▸ VORGEGEBENER TEXT
■ ■ ■ ■ ■ ■ ■

Dieser Appell fruchtete offenbar nicht. Josef Dorls muss sich daraufhin wie angedroht, beim Ordinariat über unsere Gemeinde beschwert haben. Der Beschwerdebrief des Bildhauers ist nicht erhalten, jedoch lassen die Antworten des Pfarrers auf Nachfragen des Ordinariats Rückschlüsse auf die Anschuldigungen zu.
Unter Punkt II berichtet der Pfarrer, das auf Grund von Geldmangel bisher überhaupt kein offizieller Auftrag für die Erstellung eines Kruzifixus erteilt worden ist, gleichwohl eine Auftragsvergabe an Dorls geplant war bzw. immer noch ist. Deshalb habe Dorls in diesem Punkt kein Recht auf eine geldliche Zuwendung. Offensichtlich hatte es Rechtsanwalt Büscher nicht für nötig gehalten, seine Zusage der Stiftung einer Kreuzfigur einzuhalten.
Pfarrer Majewski teilt dem Ordinariat weiter mit, dass die Gemeinde nicht gewillt ist, die geplante Finanzierung der neuen Holzfigur vor Dorls offenzulegen und sich auch nicht von dem Bildhauer erpressen lasse.
Etwa ein Jahr später scheint man sich aber doch geeinigt zu haben. Pfarrer Majewski schreibt in der Kirchenchronik: „5.12.1940, Es ist beabsichtigt das grosse Kreuz mit einem Kruzifixus zu schmücken. Der Bildhauer Josef Dorls-Berlin hat diesen bereits modelliert, ist aber nicht in der Lage, ihn in Holz auszuführen. Deshalb wird, bis ruhigere Zeiten kommen, das Gipsmodell aus Berlin hergeschafft und am Kreuz angebracht.“ In einem Anschreiben zur Rechnung bittet Dorls darum, dass erste Gipsmodell alsbald an ihn zurück zu senden.

■ ■ ■ ■ ■ ■ ■

▸ AUFGABE 1
Tauschen Sie in den Zeilen, von der ersten bis zu der Zeile mit „configurar tus directorios.“, das Wort „idéntico“ gegen „igual“ aus. Geben Sie nur diese Zeilen ohne die Bilder und ansonsten unverändert wieder.

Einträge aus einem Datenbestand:
■ ■ ■ ■ ■ ■ ■

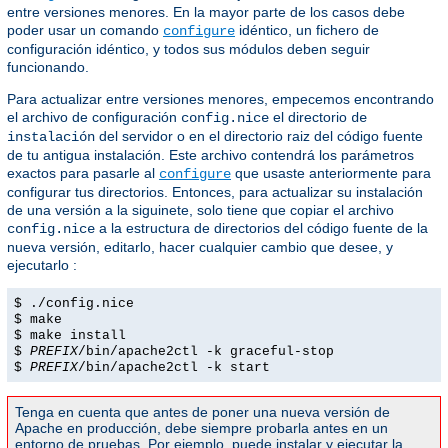
entre versiones menores. En la mayor parte de los casos debe
poder usar un comando
idéntico, un fichero de
configure
configuración idéntico, y todos sus módulos deben seguir
funcionando.
Para actualizar entre versiones menores, empecemos encontrando
el archivo de configuración
el directorio
config.nice
de
del servidor o en el directorio raiz del código fuente
instalación
de tu antigua instalación. Este archivo contendrá los parámetros
exactos para pasarle al
que usaste anteriormente para
configure
configurar tus directorios. Entonces, para actualizar su instalación
de una versión a la siguinete, solo tiene que copiar el archivo
a la estructura de directorios del código fuente de la
config.nice
nueva versión, editarlo, hacer cualquier cambio que desee, y
ejecutarlo :
$ ./config.nice
$ make
$ make install
$
PREFIX
/bin/apache2ctl -k graceful-stop
$
PREFIX
/bin/apache2ctl -k start
Tenga en cuenta que antes de poner una nueva versión de
Apache en producción, debe siempre probarla antes en un
entorno de pruebas. Por ejemplo, puede instalar y ejecutar la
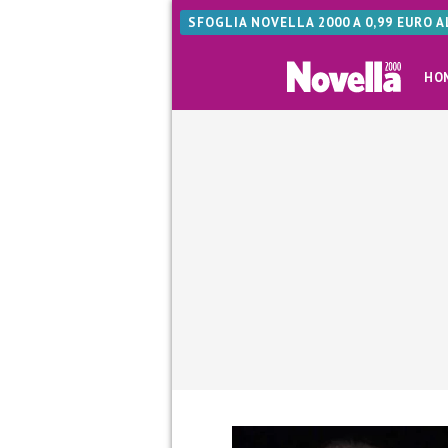
SFOGLIA NOVELLA 2000 A 0,99 EURO 
HO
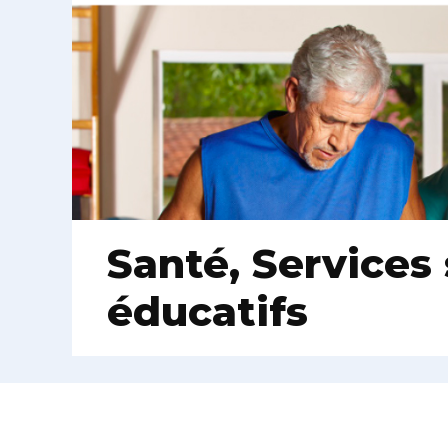
Santé, Services
éducatifs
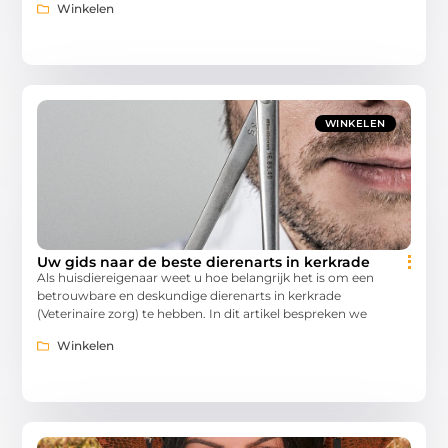
Winkelen
WINKELEN
Uw gids naar de beste dierenarts in kerkrade
Als huisdiereigenaar weet u hoe belangrijk het is om een
betrouwbare en deskundige dierenarts in kerkrade
(Veterinaire zorg) te hebben. In dit artikel bespreken we
Winkelen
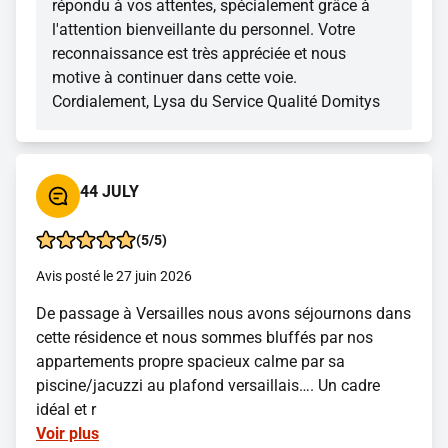
répondu à vos attentes, spécialement grâce à
l'attention bienveillante du personnel. Votre
reconnaissance est très appréciée et nous
motive à continuer dans cette voie.
Cordialement, Lysa du Service Qualité Domitys
44 JULY
(5/5)
Avis posté le 27 juin 2026
De passage à Versailles nous avons séjournons dans
cette résidence et nous sommes bluffés par nos
appartements propre spacieux calme par sa
piscine/jacuzzi au plafond versaillais…. Un cadre
idéal et r
Voir plus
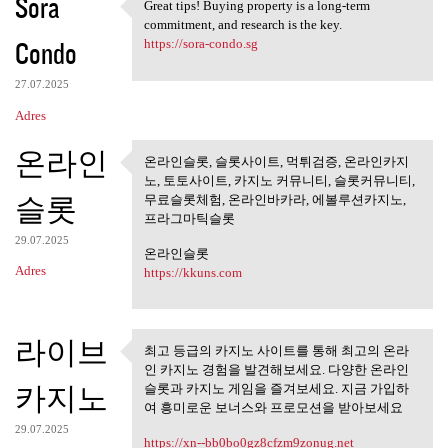
Sora
Great tips! Buying property is a long-term
Great tips! Buying property
commitment, and research is the key.
Condo
https://sora-condo.sg
27.07.2025
Adres
온라인
온라인슬롯, 슬롯사이트, 먹튀검증, 온라인카지
온라인슬롯, 슬롯사이트, 먹튀검
노, 토토사이트, 카지노 커뮤니티, 슬롯커뮤니티,
증, 온라인카지노,
슬롯
무료슬롯체험, 온라인바카라, 에볼루션카지노,
프라그마틱슬롯
29.07.2025
온라인슬롯
Adres
https://kkuns.com
라이브
최고 등급의 카지노 사이트를 통해 최고의 온라
최고 등급의 카지노 사이트를 통
인 카지노 경험을 발견해보세요. 다양한 온라인
해 최고의 온라인
카지노
슬롯과 카지노 게임을 즐겨보세요. 지금 가입하
여 흥미로운 보너스와 프로모션을 받아보세요
29.07.2025
https://xn--bb0bo0gz8cfzm9zonug.net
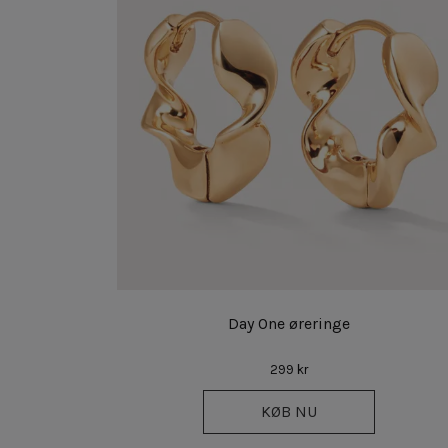
Day One øreringe
299 kr
KØB NU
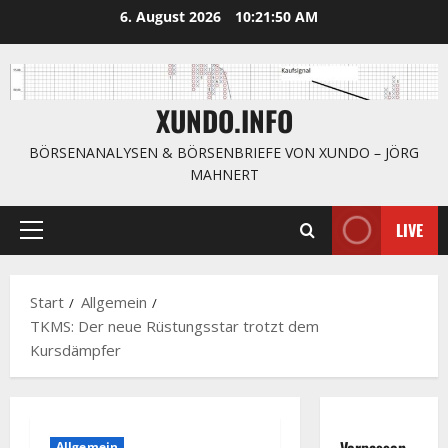
Zum
6. August 2026
10:21:51 AM
Inhalt
springen
XUNDO.INFO
BÖRSENANALYSEN & BÖRSENBRIEFE VON XUNDO – JÖRG
MAHNERT
LIVE
Primäres
Menü
Start
Allgemein
TKMS: Der neue Rüstungsstar trotzt dem
Kursdämpfer
Verpassen
Allgemein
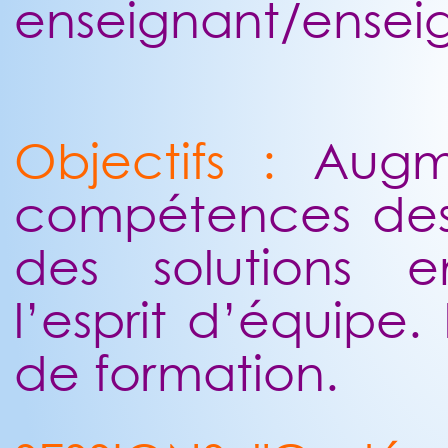
enseignant/ensei
Objectifs :
Augme
compétences des 
des solutions e
l’esprit d’équipe
de formation.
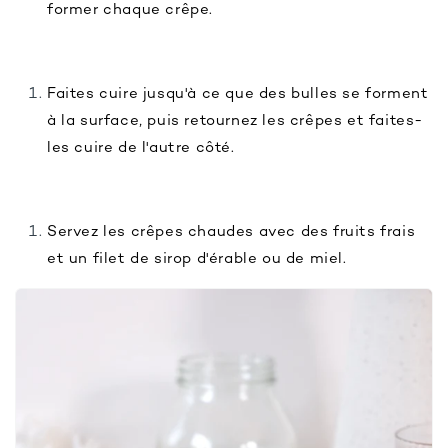
former chaque crêpe.
Faites cuire jusqu'à ce que des bulles se forment
à la surface, puis retournez les crêpes et faites-
les cuire de l'autre côté.
Servez les crêpes chaudes avec des fruits frais
et un filet de sirop d'érable ou de miel.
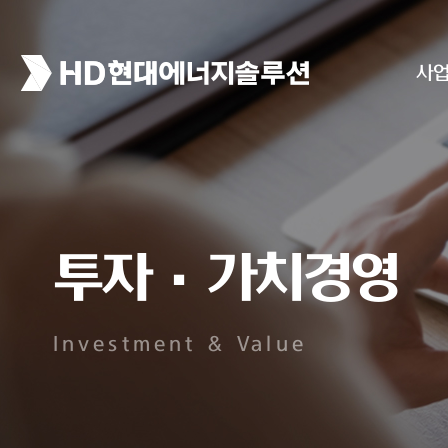
사
투자·가치경영
Investment & Value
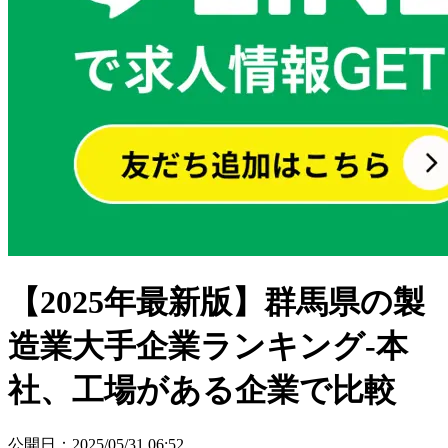
【2025年最新版】群馬県の製
造業大手企業ランキング-本
社、工場がある企業で比較
公開日
：
2025/05/31 06:52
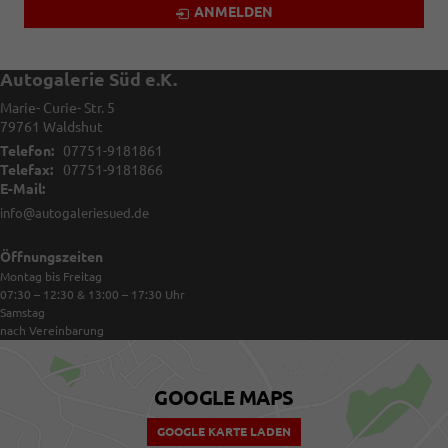
ANMELDEN
Autogalerie Süd e.K.
Marie- Curie- Str. 5
79761
Waldshut
Telefon:
07751-9181861
Telefax:
07751-9181866
E-Mail:
info@autogaleriesued.de
Öffnungszeiten
Montag bis Freitag
07:30 – 12:30 & 13:00 – 17:30
Uhr
Samstag
nach Vereinbarung
GOOGLE MAPS
GOOGLE KARTE LADEN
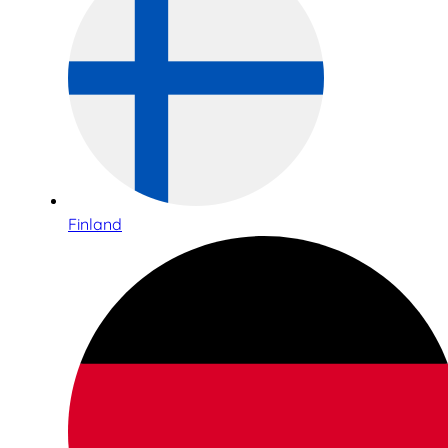
Finland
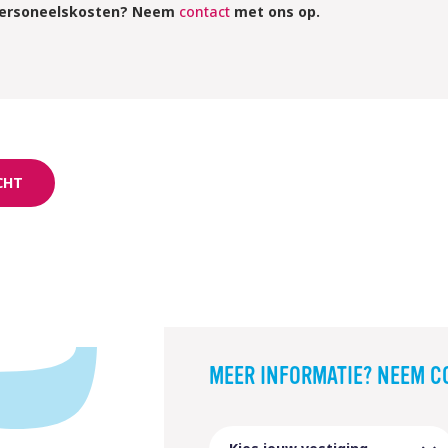
 personeelskosten? Neem
contact
met ons op.
CHT
MEER INFORMATIE? NEEM C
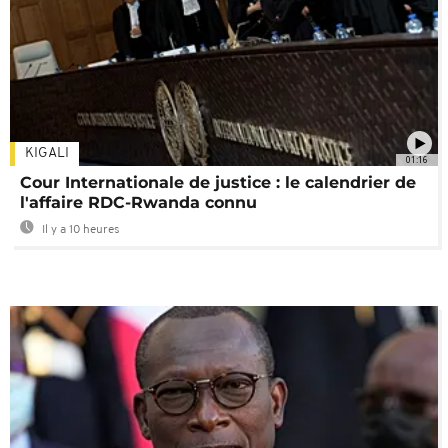
KIGALI
01:16
Cour Internationale de justice : le calendrier de
l'affaire RDC-Rwanda connu
Il y a 10 heures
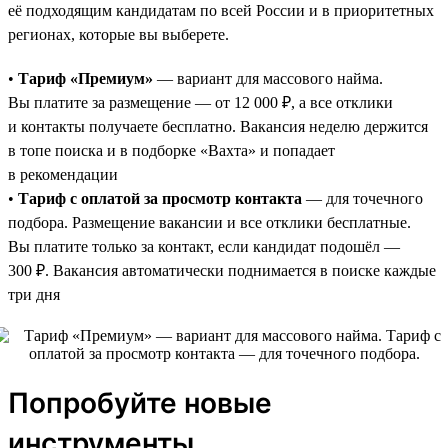
её подходящим кандидатам по всей России и в приоритетных
регионах, которые вы выберете.
•
Тариф «Премиум»
— вариант для массового найма.
Вы платите за размещение — от 12 000 ₽, а все отклики
и контакты получаете бесплатно. Вакансия неделю держится
в топе поиска и в подборке «Вахта» и попадает
в рекомендации
•
Тариф с оплатой за просмотр контакта
— для точечного
подбора. Размещение вакансии и все отклики бесплатные.
Вы платите только за контакт, если кандидат подошёл —
300 ₽. Вакансия автоматически поднимается в поиске каждые
три дня
Попробуйте новые
инструменты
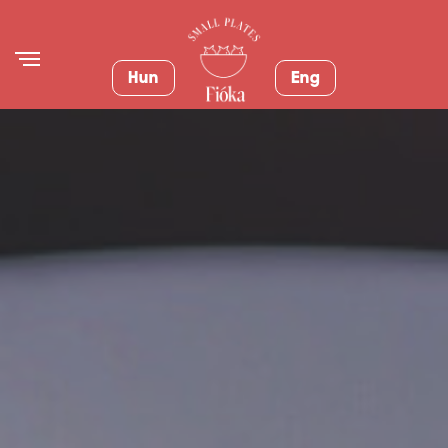
Hun
Eng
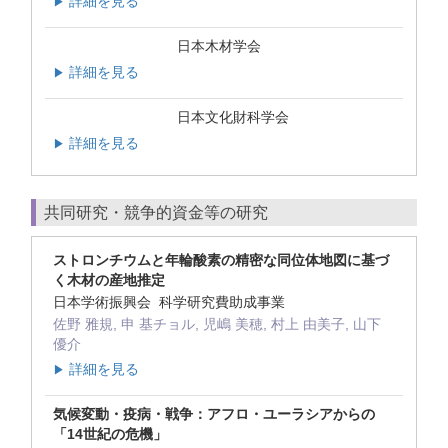
詳細を見る
▶
日本木材学会
詳細を見る
▶
日本文化財科学会
詳細を見る
▶
共同研究・競争的資金等の研究
ストロンチウムと年輪酸素の精密な同位体地図に基づ
く木材の産地推定
日本学術振興会 科学研究費助成事業
佐野 雅規, 申 基チョル, 児嶋 美穂, 村上 由美子, 山下
優介
詳細を見る
▶
気候変動・疫病・戦争：アフロ・ユーラシアからの
「14世紀の危機」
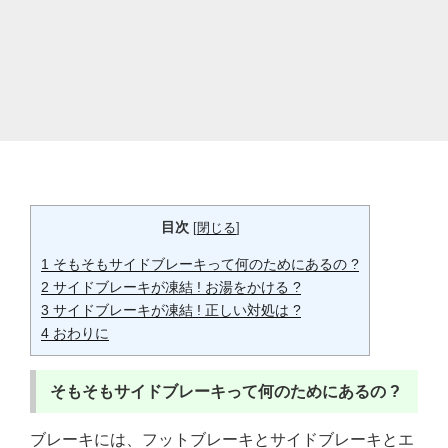
目次
[
閉じる
]
1
そもそもサイドブレーキって何のためにあるの ?
2
サイドブレーキが凍結 ! お湯をかける ?
3
サイドブレーキが凍結 ! 正しい対処は ?
4
おわりに
そもそもサイドブレーキって何のためにあるの ?
ブレーキには、フットブレーキとサイドブレーキとエ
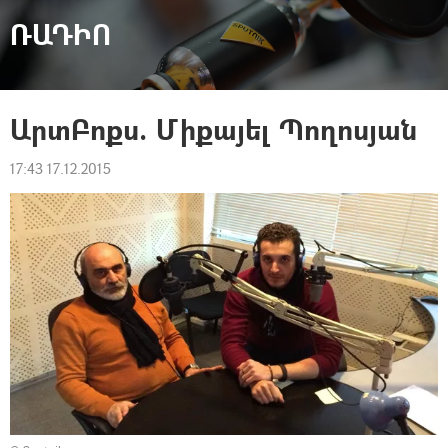
ՌԱԴԻՈ
ԱրտԲոքս. Միքայել Պողոսյան
17:43 17.12.2015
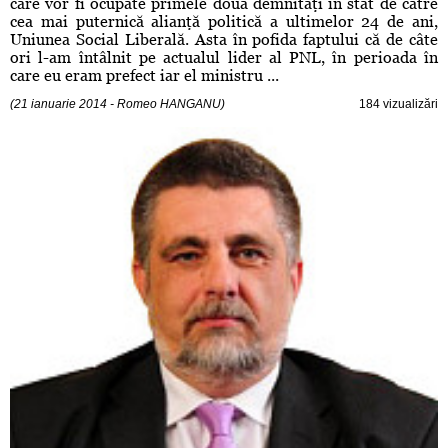
care vor fi ocupate primele două demnităţi în stat de către
cea mai puternică alianţă politică a ultimelor 24 de ani,
Uniunea Social Liberală. Asta în pofida faptului că de câte
ori l-am întâlnit pe actualul lider al PNL, în perioada în
care eu eram prefect iar el ministru ...
(21 ianuarie 2014 - Romeo HANGANU)
184 vizualizări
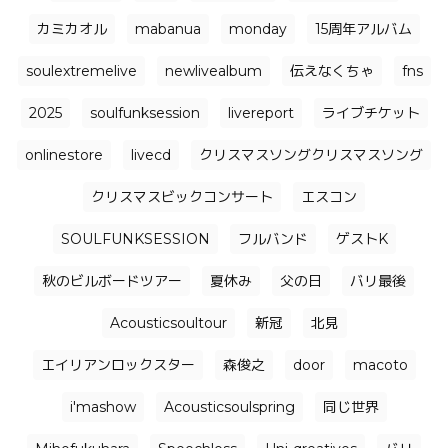
カミカオル
mabanua
monday
15周年アルバム
soulextremelive
newlivealbum
伝えなくちゃ
fns
2025
soulfunksession
livereport
ライブチケット
onlinestore
livecd
クリスマスソングクリスマスソング
クリスマスビックコンサート
エスコン
SOULFUNKSESSION
フルバンド
ゲストK
秋のビルボードツアー
夏休み
父の日
バリ最後
Acousticsoultour
新冠
北見
エイリアンロックスター
森俊之
door
macoto
i'mashow
Acousticsoulspring
同じ世界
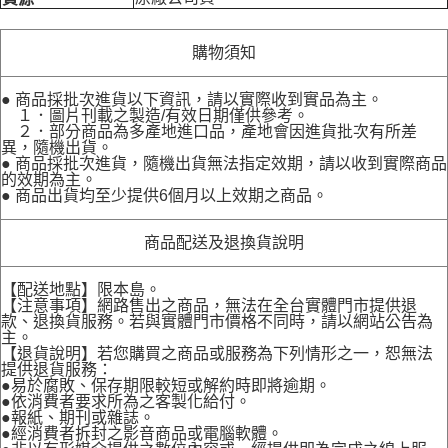
購物須知
● 商品採批次進貨以下資訊，請以實際收到實品為主。
１．圖片刊載之製造/有效日期僅供參考。
２．部分商品為多產地進口品，產地會因進貨批次有所差
異，隨機出貨。
● 商品採批次進貨，隨機出貨無法指定效期，請以收到實際商品
的效期為主。
● 商品出貨均至少提供6個月以上效期之商品。
商品配送及退換貨說明
【配送地點】限本島。
【注意事項】網路售出之商品，無法在全台實體門市提供退
款、退換貨服務。若與實體門市價格不同時，請以網站公告為
主。
【退貨說明】若您購買之商品或服務為下列情形之一，恕無法
提供退貨服務：
●易於腐敗、保存期限較短或解約時即將逾期。
●依消費者要求所為之客製化給付。
●報紙、期刊或雜誌。
●經消費者拆封之影音商品或電腦軟體。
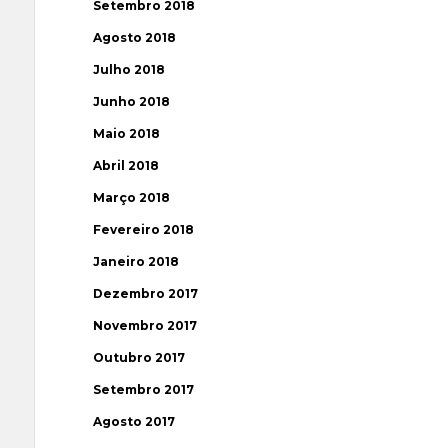
Setembro 2018
Agosto 2018
Julho 2018
Junho 2018
Maio 2018
Abril 2018
Março 2018
Fevereiro 2018
Janeiro 2018
Dezembro 2017
Novembro 2017
Outubro 2017
Setembro 2017
Agosto 2017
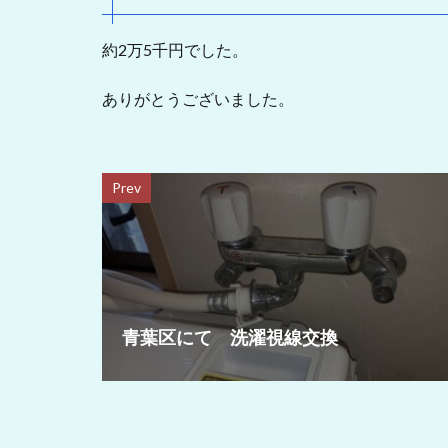
約2万5千円でした。
ありがとうございました。
Prev
青葉区にて 洗濯視線交換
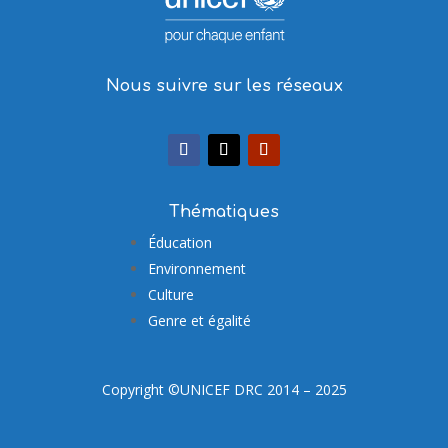
Nous suivre sur les réseaux
Thématiques
Éducation
Environnement
Culture
Genre et égalité
Copyright ©UNICEF DRC 2014 – 2025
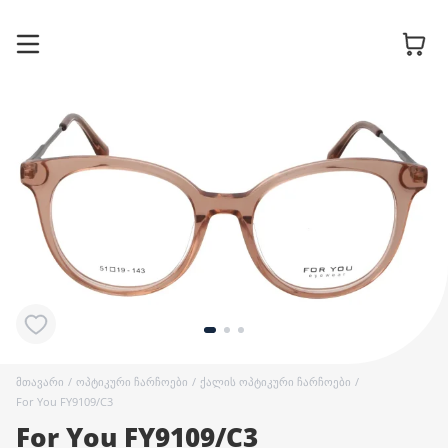
სათვალის
ჩარჩოები
მზის
სათვალეები
კონტაქტური
ლინზები
მთავარი
/
ოპტიკური ჩარჩოები
/
ქალის ოპტიკური ჩარჩოები
/
For You FY9109/C3
For You FY9109/C3
აქსესუარები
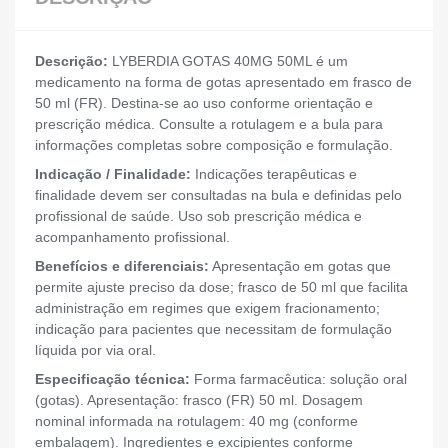
Descrição:
LYBERDIA GOTAS 40MG 50ML é um
medicamento na forma de gotas apresentado em frasco de
50 ml (FR). Destina-se ao uso conforme orientação e
prescrição médica. Consulte a rotulagem e a bula para
informações completas sobre composição e formulação.
Indicação / Finalidade:
Indicações terapêuticas e
finalidade devem ser consultadas na bula e definidas pelo
profissional de saúde. Uso sob prescrição médica e
acompanhamento profissional.
Benefícios e diferenciais:
Apresentação em gotas que
permite ajuste preciso da dose; frasco de 50 ml que facilita
administração em regimes que exigem fracionamento;
indicação para pacientes que necessitam de formulação
líquida por via oral.
Especificação técnica:
Forma farmacêutica: solução oral
(gotas). Apresentação: frasco (FR) 50 ml. Dosagem
nominal informada na rotulagem: 40 mg (conforme
embalagem). Ingredientes e excipientes conforme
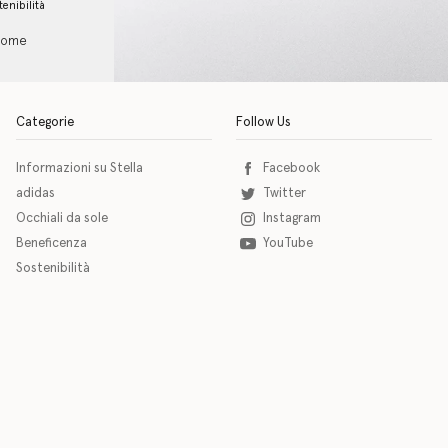
tenibilità
 come
Categorie
Follow Us
Informazioni su Stella
Facebook
adidas
Twitter
Occhiali da sole
Instagram
Beneficenza
YouTube
Sostenibilità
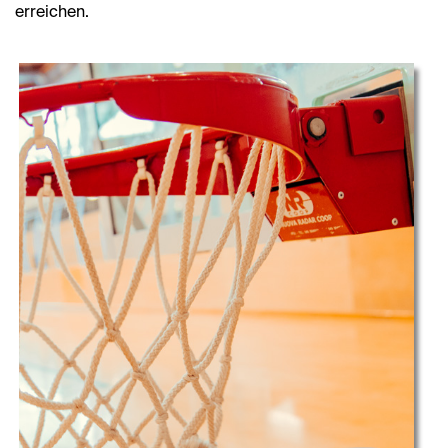
erreichen.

■ ■ ■ ■ ■ ■ ■

▸ AUFGABE 2
Übernehmen Sie aus dem vorgegebenen Text wortgetreu den Abschnitt von „Pfarrer Majewski teilt“ bis „zurück zu senden.“.

▸ ANTWORT ZUR AUFGABE 1
entre versiones menores. En la mayor parte de los casos debe
poder usar un comando
igual, un fichero de
configure
configuración igual, y todos sus módulos deben seguir
funcionando.
Para actualizar entre versiones menores, empecemos encontrando
el archivo de configuración
el directorio
config.nice
de
del servidor o en el directorio raiz del código fuente
instalación
de tu antigua instalación. Este archivo contendrá los parámetros
exactos para pasarle al
que usaste anteriormente para
configure
configurar tus directorios. Entonces, para actualizar su instalación

▸ ANTWORT ZUR AUFGABE 2
Pfarrer Majewski teilt dem Ordinariat weiter mit, dass die Gemeinde nicht gewillt ist, die geplante Finanzierung der neuen Holzfigur vor Dorls offenzulegen und sich auch nicht von dem Bildhauer erpressen lasse.
Etwa ein Jahr später scheint man sich aber doch geeinigt zu haben. Pfarrer Majewski schreibt in der Kirchenchronik: „5.12.1940, Es ist beabsichtigt das grosse Kreuz mit einem Kruzifixus zu schmücken. Der Bildhauer Josef Dorls-Berlin hat diesen bereits modelliert, ist aber nicht in der Lage, ihn in Holz auszuführen. Deshalb wird, bis ruhigere Zeiten kommen, das Gipsmodell aus Berlin hergeschafft und am Kreuz angebracht.“ In einem Anschreiben zur Rechnung bittet Dorls darum, dass erste Gipsmodell alsbald an ihn zurück zu senden.